Input for this task:
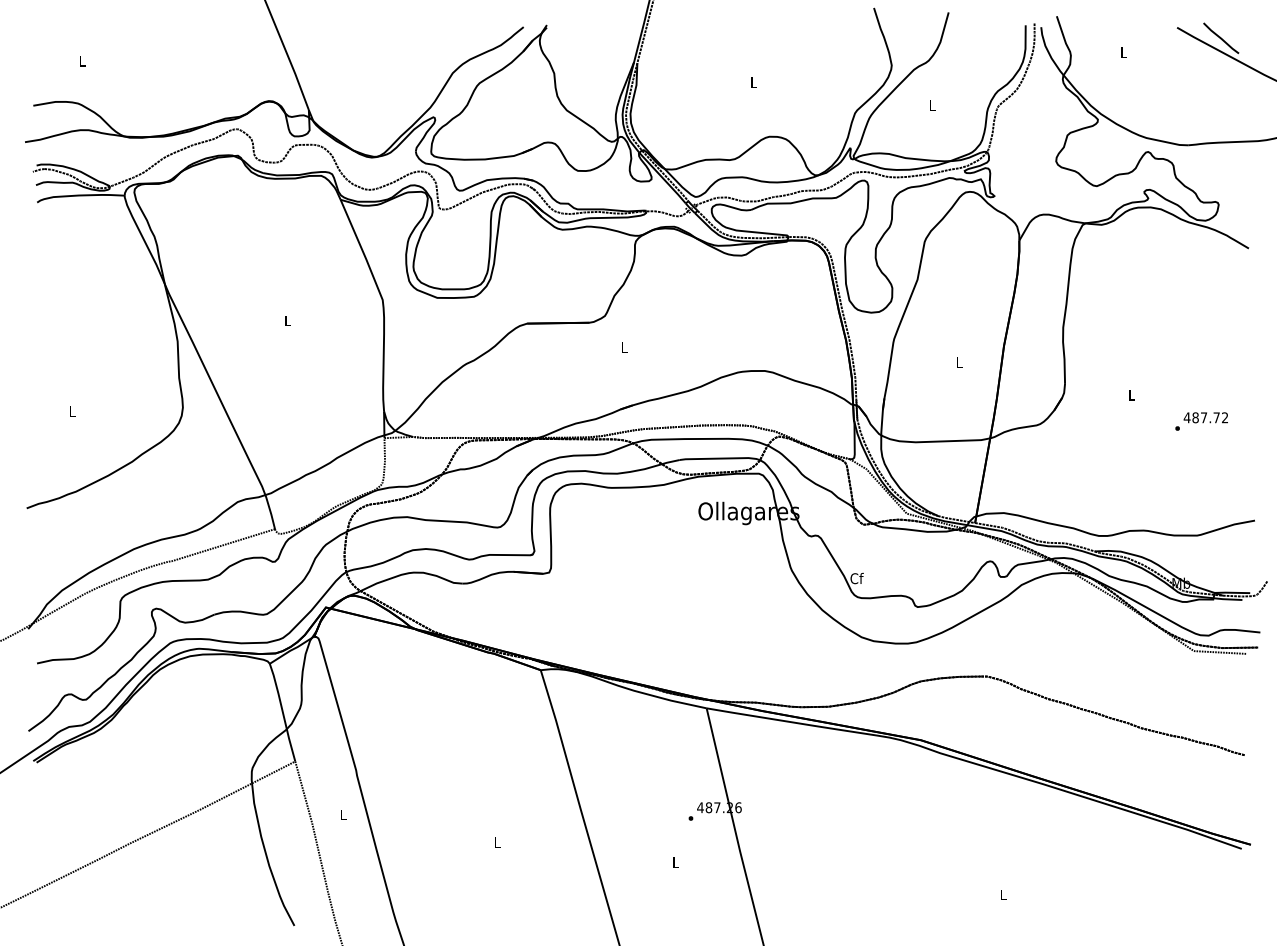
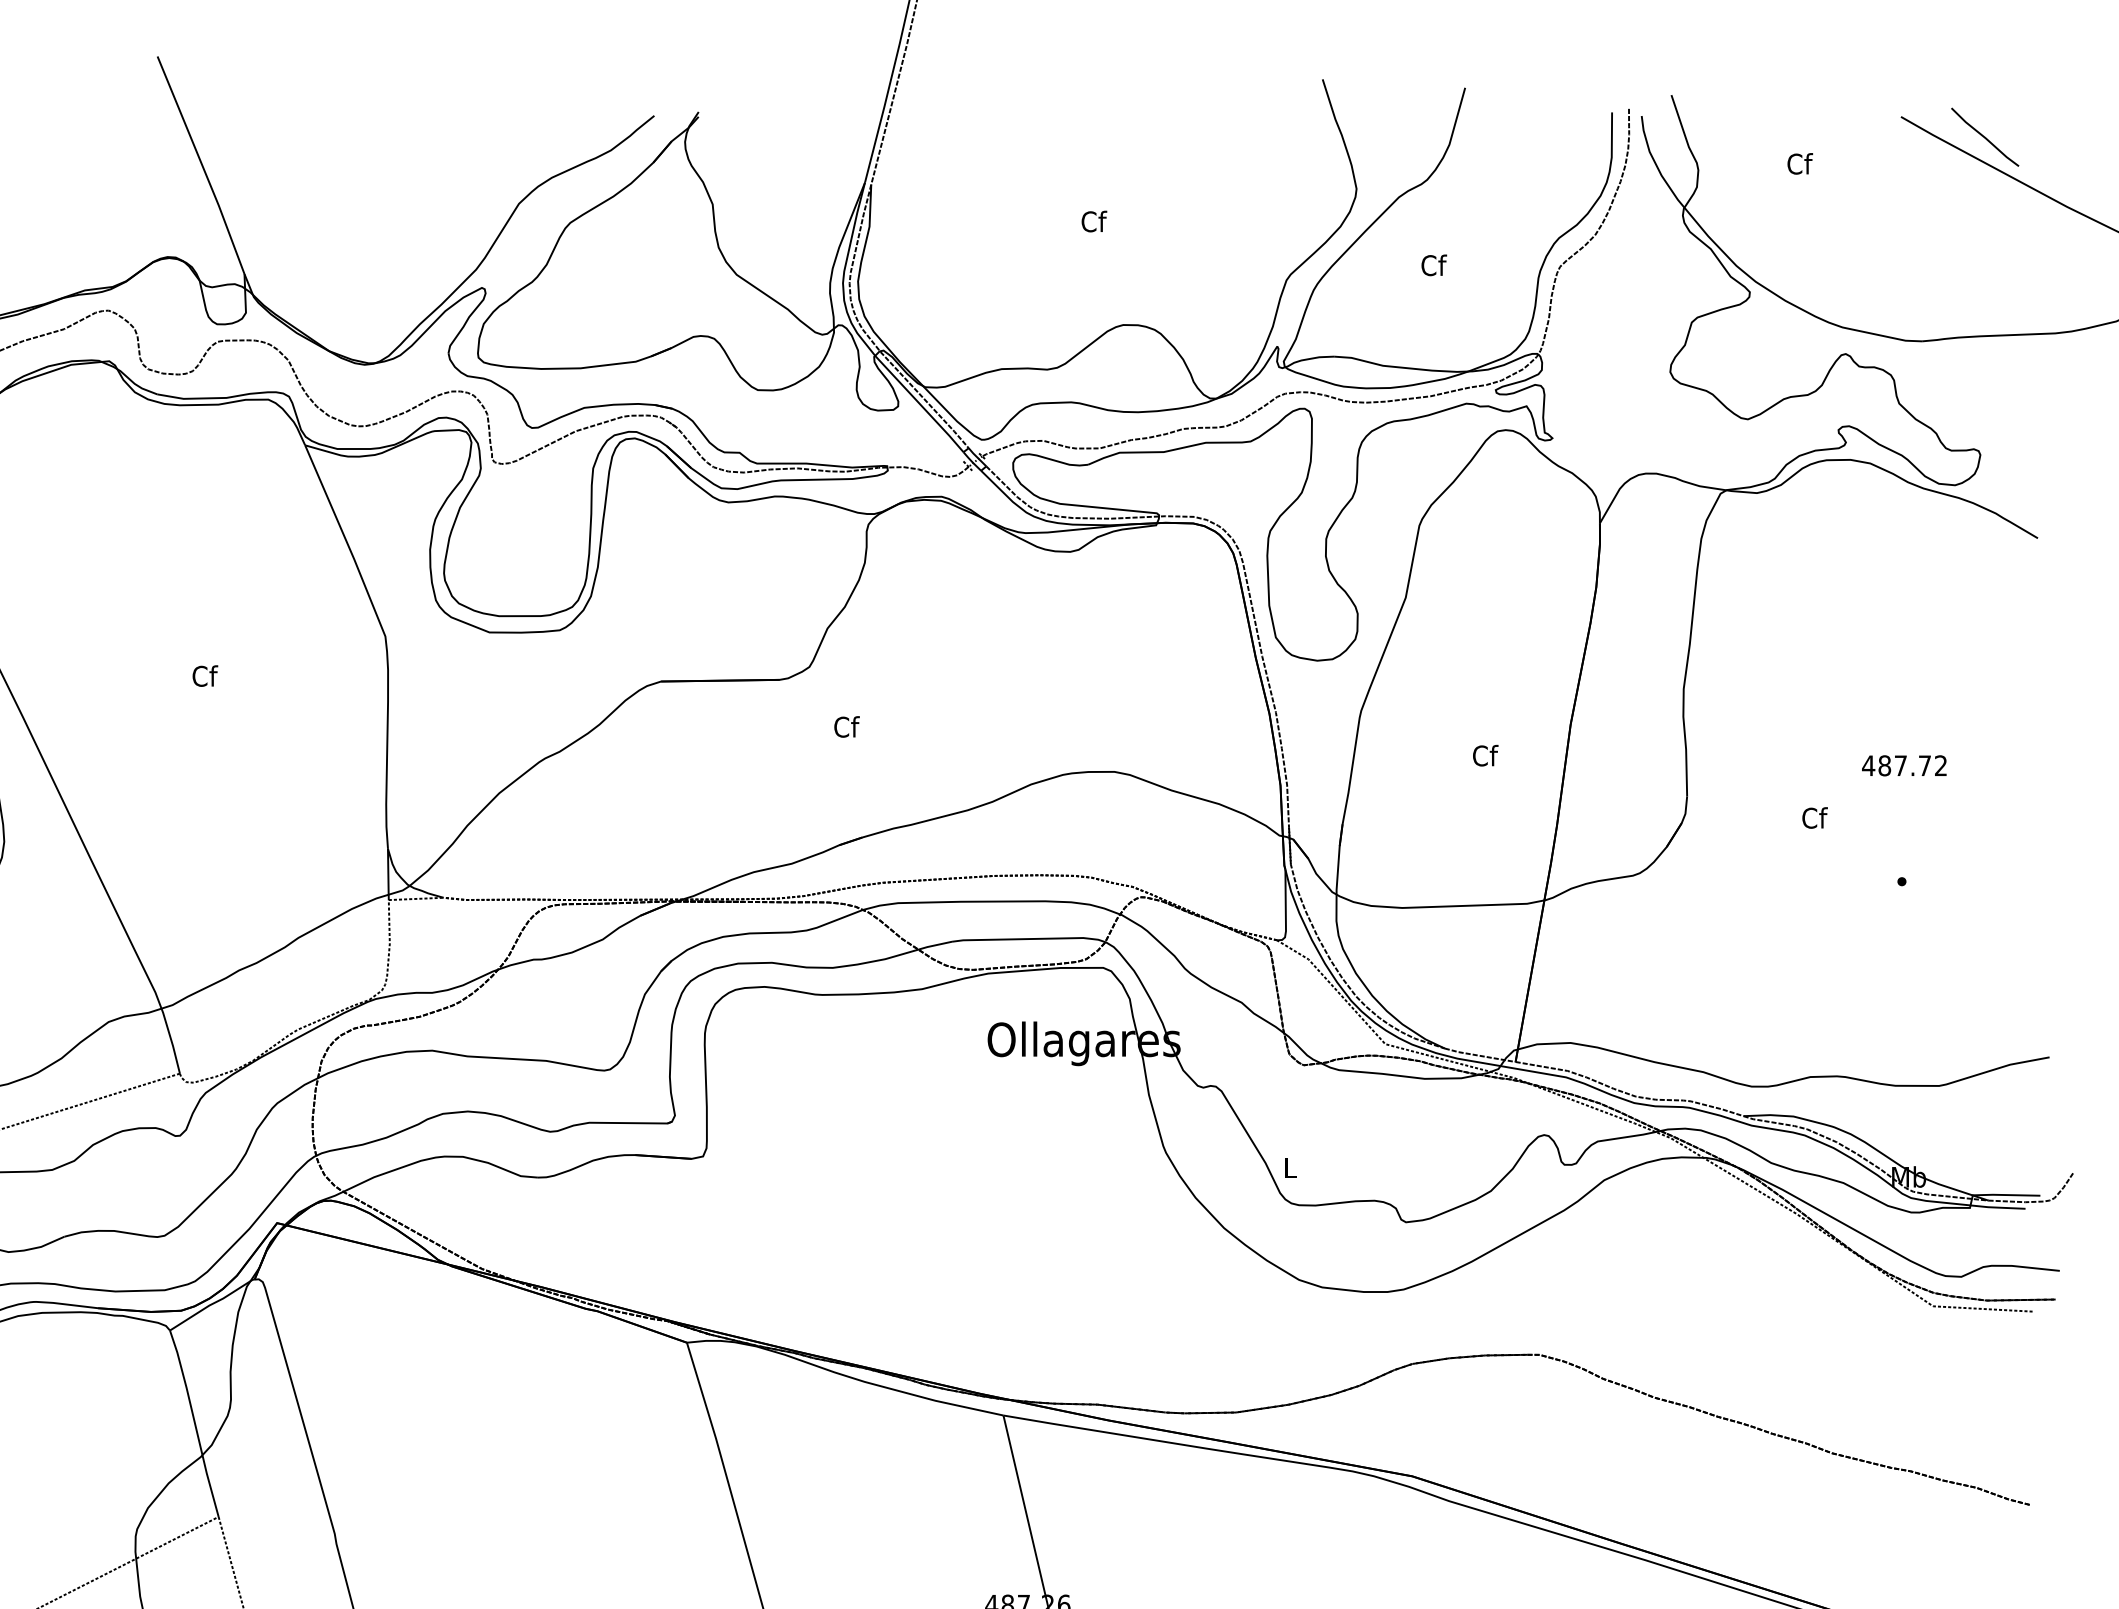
text: (1123, 51) -> (1798, 162), L -> Cf
text: (753, 82) -> (1092, 221), L -> Cf
text: (932, 105) -> (1434, 265), L -> Cf
text: (287, 320) -> (203, 675), L -> Cf
text: (624, 347) -> (846, 727), L -> Cf
text: (959, 362) -> (1485, 755), L -> Cf
text: (1131, 394) -> (1813, 816), L -> Cf
text: (1205, 417) -> (1903, 765), moved
text: (856, 578) -> (1289, 1167), Cf -> L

Written task:
Give the records again exactly, pictures left out.

Exercise solution:
text: (1123, 51) -> (1798, 162), L -> Cf
text: (753, 82) -> (1092, 221), L -> Cf
text: (932, 105) -> (1434, 265), L -> Cf
text: (287, 320) -> (203, 675), L -> Cf
text: (624, 347) -> (846, 727), L -> Cf
text: (959, 362) -> (1485, 755), L -> Cf
text: (1131, 394) -> (1813, 816), L -> Cf
text: (1205, 417) -> (1903, 765), moved
text: (856, 578) -> (1289, 1167), Cf -> L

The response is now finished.